次日早朝,鄭莊公馬上要叫姬段欲公開其新更改的封賜。身邊大夫祭足馬上阻止說:“主公不可以啊,天無二日,國無二君,京城地廣民眾,地處鄭國中心,一直是先公駐守也是鄭國的核心城邑。主公不是也想東遷進駐京城嗎?封京城如此大邑予姬段,勢若國有二君。如果京城讓給姬段,主公和朝臣都要退守鄶都城邑。將居中城邑讓給姬段豈不是等於讓出君位嗎?何況姬段一向被夫人寵愛,若依仗著夫人的勢力行不義之舉,鄭國恐怕後患無窮啊。”
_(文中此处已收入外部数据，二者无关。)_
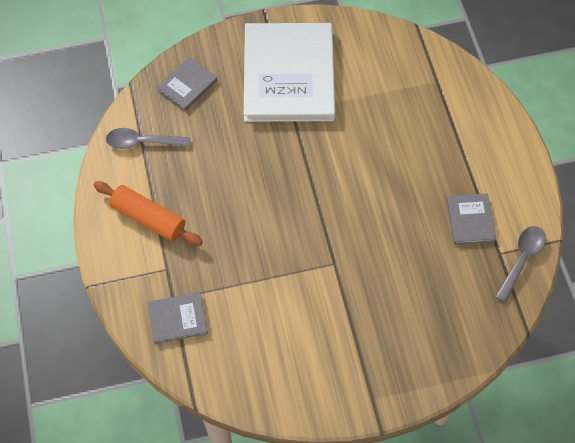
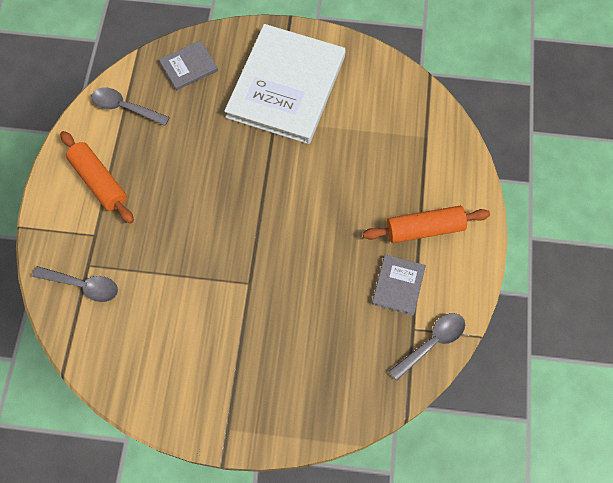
camera: 20 degrees right, 5 degrees up
grey book [148,292,208,344] -> grey spoon [32,266,118,302]
none -> orange rolling pin [363,206,490,243]

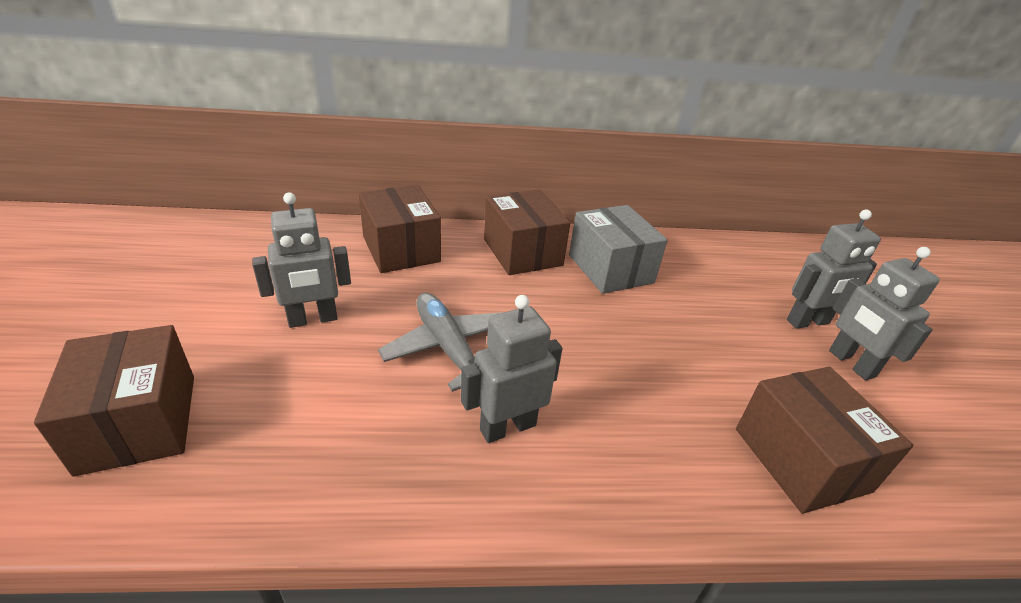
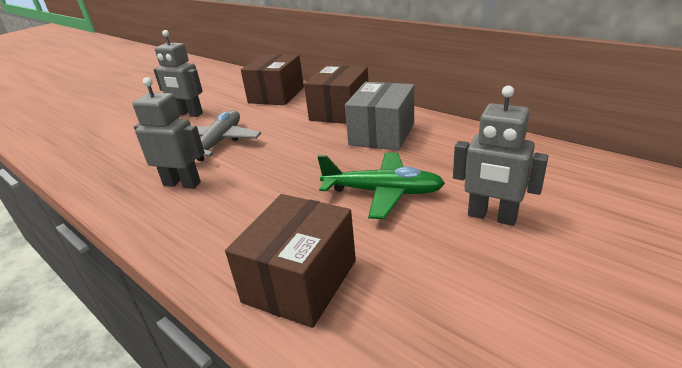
camera: 50 degrees right, 5 degrees down
brown box [34,325,194,477] -> none
grey robot [829,247,940,380] -> none
none -> green plane [317,152,445,219]

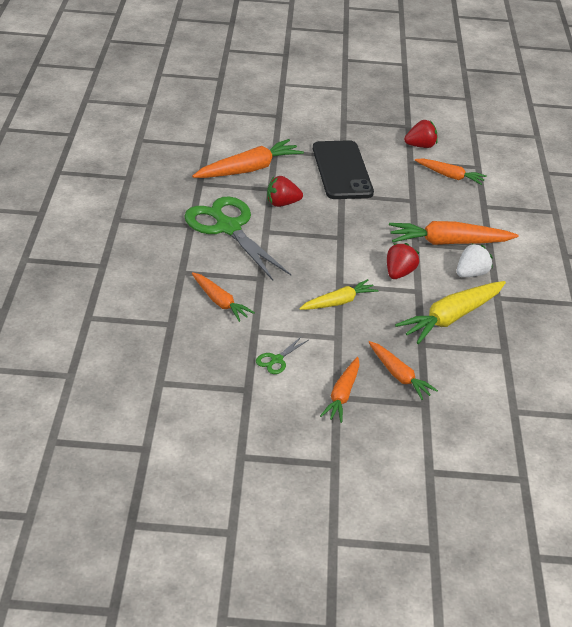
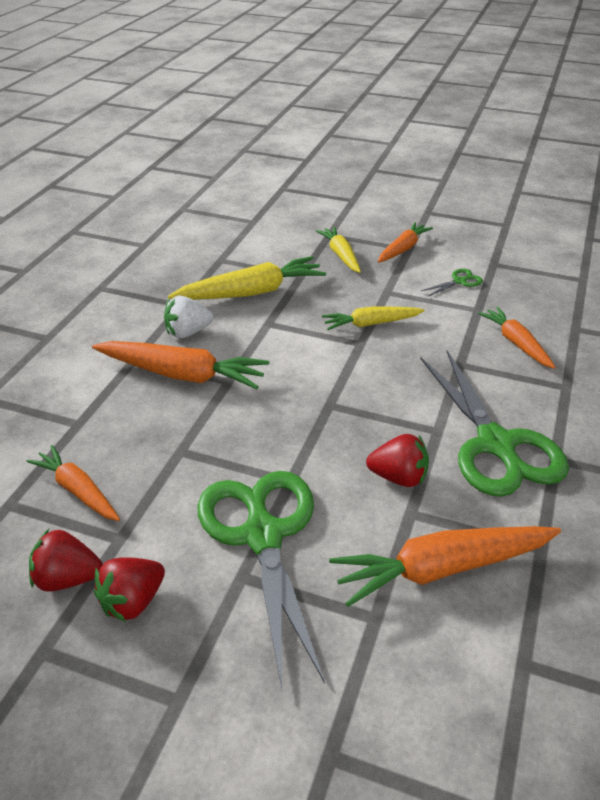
camera: 160 degrees left, 0 degrees up
black phone [313,140,374,199] -> green scissors [197,471,325,689]
orange carrot [368,341,438,400] -> yellow carrot [316,227,361,273]
red strawberry [387,243,419,279] -> red strawberry moved to [94,557,165,622]

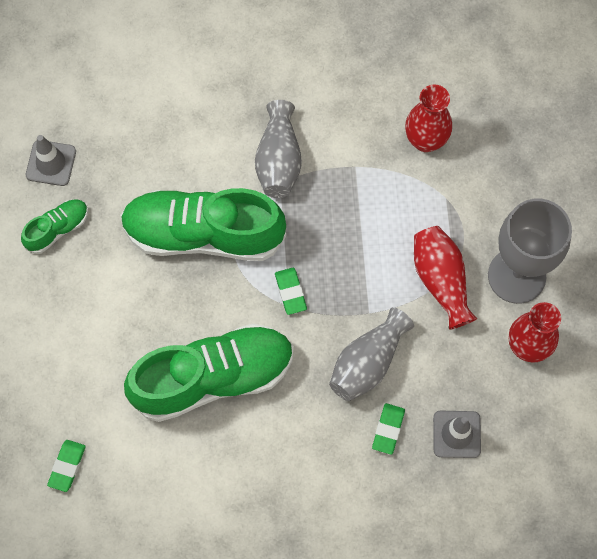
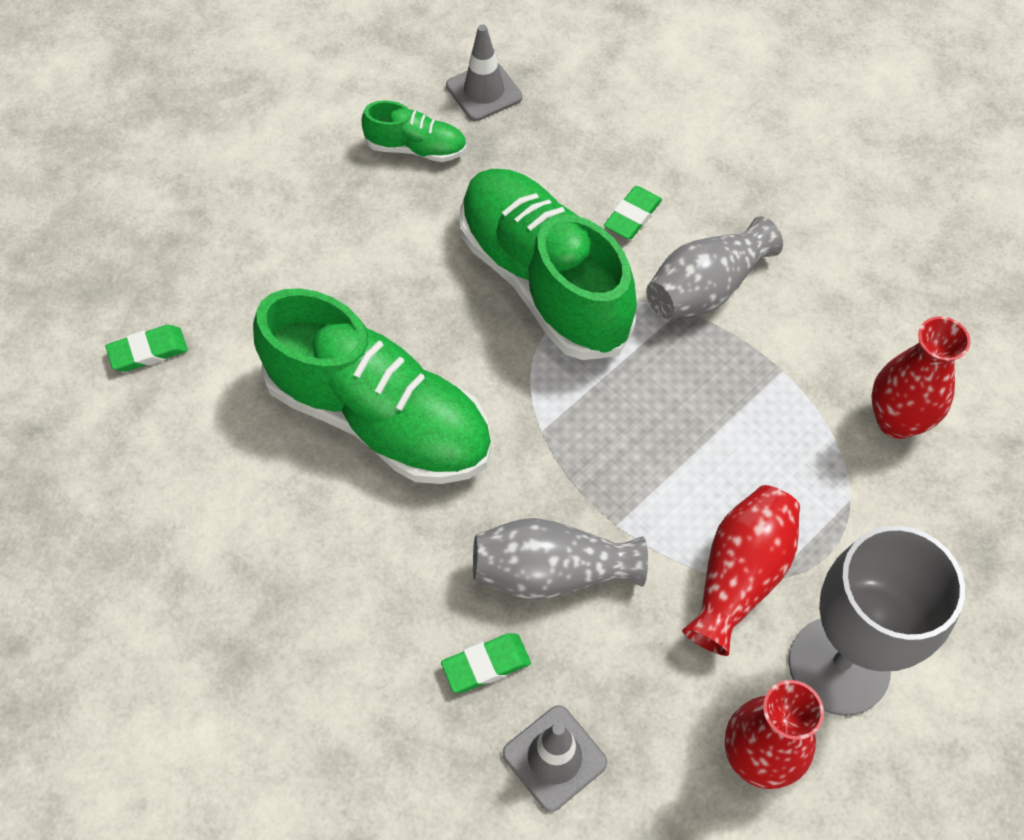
camera: 50 degrees right, 10 degrees down
green eraser [275,268,307,315] -> green eraser moved to [604,186,662,239]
鄭莊公不動聲色,說:“這是太后之命,怎麼敢不採納呢!”祭足苦苦地搖頭不解其意。
鄭莊公當著滿朝眾臣的和弟弟姬段的面宣佈姬段更改分封之事。滿朝眾臣都感到驚訝。
姬段得到京城大邑之封,不僅是朝中重臣趕到不解和驚訝,就是整個鄭國上下都為之震驚,大家都以為這個鄭莊公是不是腦子出了問題。當姬段辭別申氏孟姜時候,申氏退去左右與兒子姬段附耳低語。
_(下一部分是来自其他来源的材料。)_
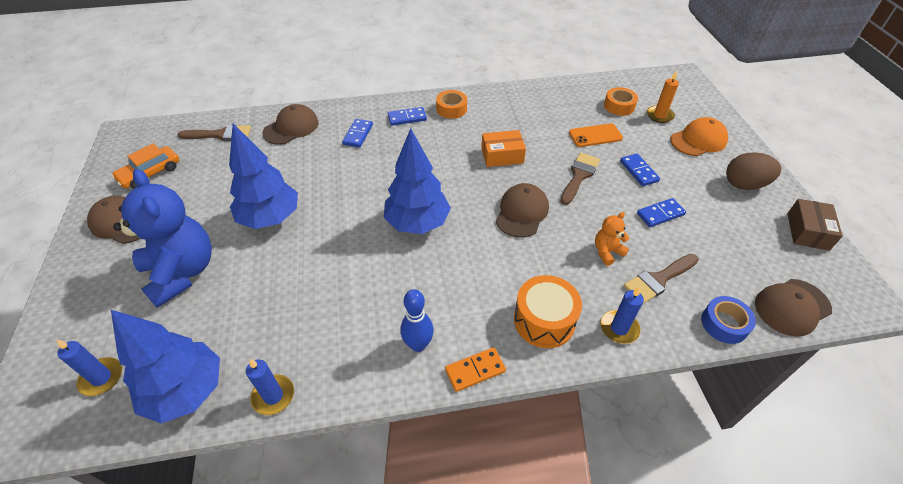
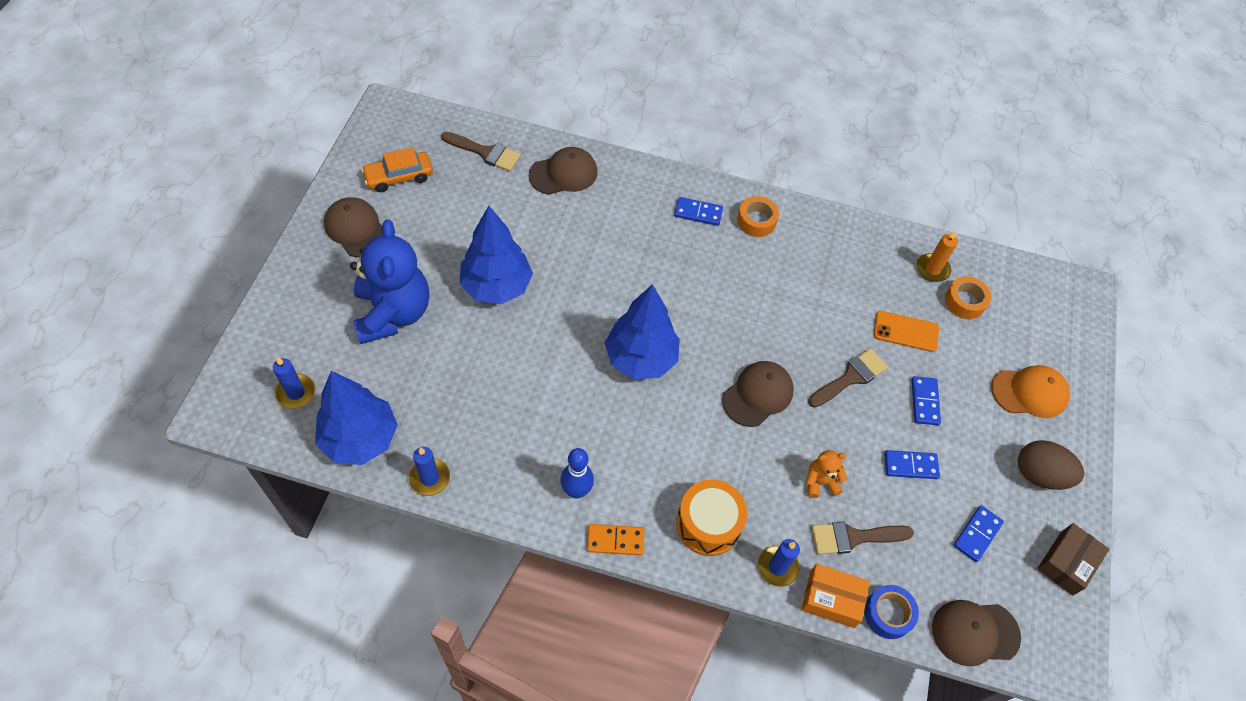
camera: 20 degrees right, 10 degrees up
blue domino [342,119,373,148] -> blue domino moved to [954,505,1004,562]
orange box [481,130,526,167] -> orange box moved to [801,564,870,628]
orange candle [647,71,679,123] -> orange candle moved to [917,230,958,282]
孟姜對姬段說:“你兄寤生不計同胞之情,不把你當回事,今日賜封你京城也是我再三懇請,他才勉強答應,並非出自他寤生的初衷。你佔據京城一定要發奮,暗自聚斂財物、能人,練兵精武,整治車乘,私下裡做好準備。待時機成熟,你可以謀圖奪國。我隨寤生,秘密監視他的行動,一旦有可乘之機,我會告訴你,你可以發師襲鄭,我做內應,國君之位定屬於姬段你自己。如果你代替了寤生,我死也無憾了。”姬段將太后的話暗記在心,緊握母親雙手依依相別。
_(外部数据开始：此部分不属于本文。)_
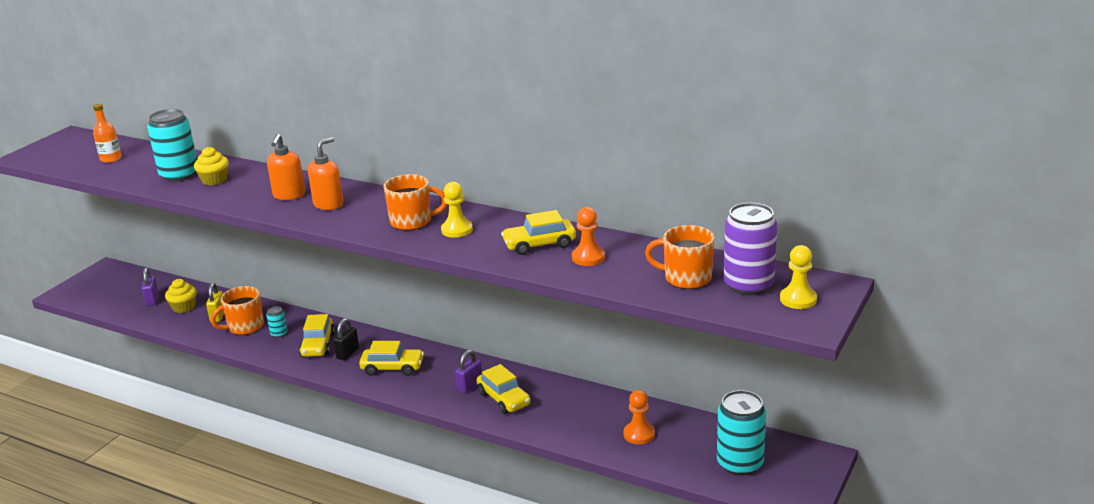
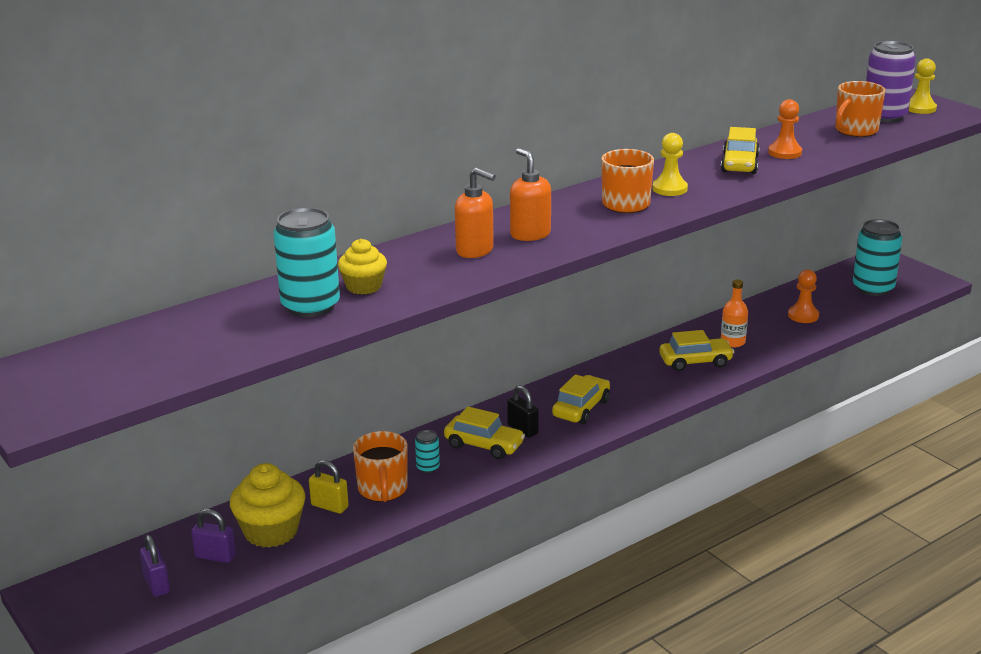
camera: 65 degrees left, 0 degrees up
orange bottle [93,104,122,163] -> orange bottle moved to [721,279,748,347]
yellow cupcake [165,279,197,313] -> yellow cupcake [230,463,305,548], size x1.58
purple padlock [455,350,482,394] -> purple padlock moved to [140,534,170,597]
姬段趕赴京城,開府之日,四方屬下來賀。京城以東、以南的小邑宰不敢怠慢,也紛紛來賀。姬段坐上昔日先君武公曾坐過的朝堂龍椅之上,當即宣佈:“從現在開始姬段掌管京城,你們都屬於我的管轄範圍,從今天起你們的交付納稅都要對我而來,你們的兵車皆歸我調動,如有怠慢依法懲處。”
各位京城下屬以及周邊來賀的邑宰聽出了其中味道,他們早聽說姬段是太后申夫人的摯愛,加上姬段身高體闊,儀表堂堂,不怒自威,哪敢廢話。不日京城屬下的地方官吏就把自己豢養的車馬軍士交由姬段掌握。姬段一一登記造冊,在京城招兵買馬拉到城外歷練。姬段見京城意外的邑宰並不完全聽從自己的指揮,就以遊獵為名,去郊外襲擊京城臨近城邑,捉拿邑宰令其跟隨自己,並交納兵車、士卒。大有侵吞鄭國之勢。兩個被威脅的邑宰悄悄逃入鄶都城邑,向鄭莊公稟報姬段抓捕威脅之事。
鄭莊公問:“姬段不是沒有傷害你嗎?”
那兩個邑宰說:“雖是如此,但是他要求我們城邑的兵車、士卒統統交於他指揮?”